--- EXTRACT TO READ ---
*** Begin section ***

A tuple like a list supports access by index and allows duplicate values. So it is very similar to a list. However, a list can be changed (it is mutable ) while a tuple is immutable.

>>> empty_tuple = ()
>>> empty_tuple.append(1)
Traceback (most recent call last):
  File "<stdin>", line 1, in <module>
AttributeError: 'tuple' object has no attribute 'append'
>>> tuple_of_values = (1,2.3,"informatics")
>>> list_of_values = [1,2.3,"informatics"]
>>> print(tuple_of_values[1])
2.3
>>> list_of_values[-1] = "i427" # we can change items in a list >>> print(list_of_values)
[1, 2.3, 'i427']
>>> tuple_of_values[-1] = "i427"
Traceback (most recent call last):
  File "<stdin>", line 1, in <module>
TypeError: 'tuple' object does not support item assignment

We can see that we can use [] to access a value in a tuple by its index, but we cannot change that value. Likewise, we cannot add values to a tuple via append (or extend for that matter, even though it’s not shown). If we need the property of immutability, then we use a tuple. In I427, we will see that rows from a database are returned to us as tuples. And then we can recognize the word tuple from I308 and connect the concept of collection of values to row in a table in a database.

Traversing Sets & Tuples

Sets and tuples can be traversed exactly like lists. A dummy variable in a for loop can take on each value in the collection in turn.

>>> tuple_of_days = ("Friday","Saturday","Sunday")

*** End section ***

--- RECORDED INFORMATION ---

*** Begin section ***

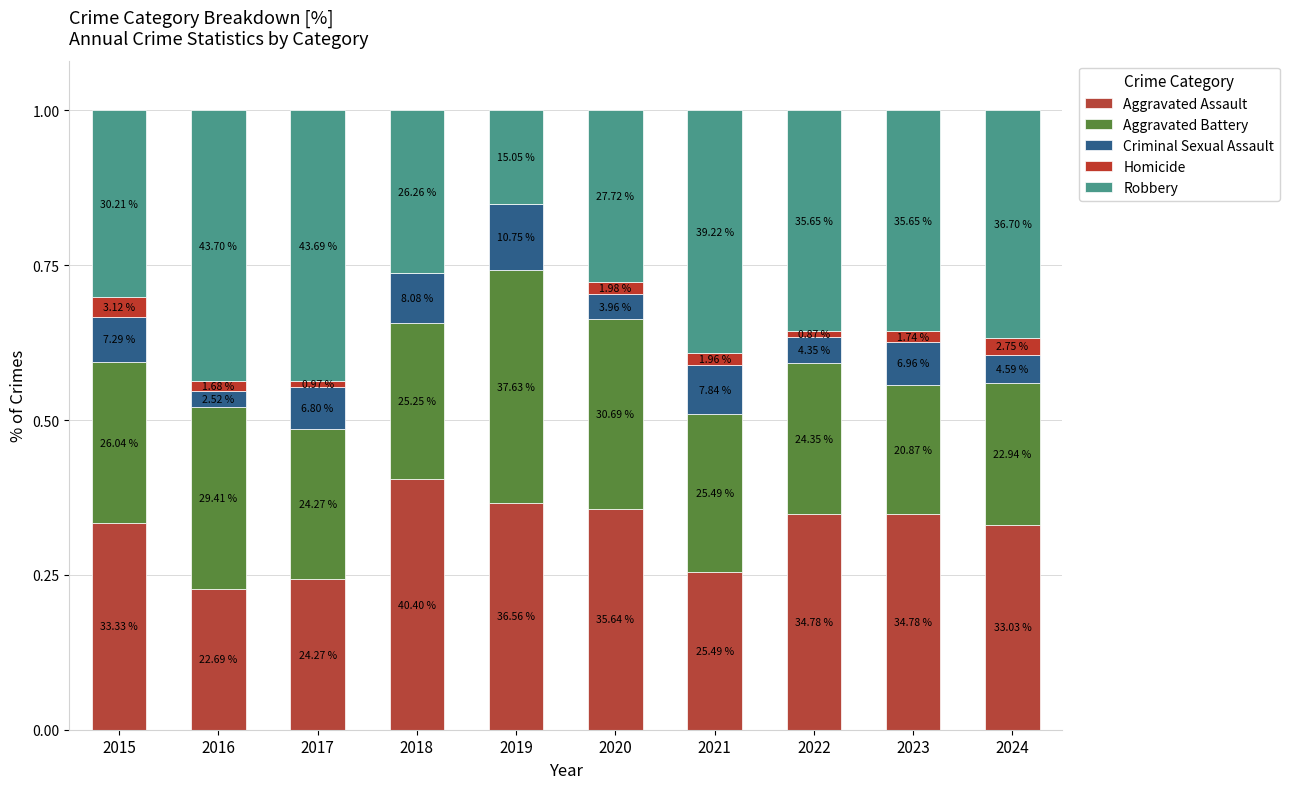

List the labels in order of Aggravated Battery value, smallest first.

2023, 2024, 2017, 2022, 2018, 2021, 2015, 2016, 2020, 2019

*** End section ***

--- WHAT THE EXERCISE ASKS ---
In the tuples text above, how are rows from a database returned in I427?

--- ANSWER FOR THIS EXERCISE ---
As tuples.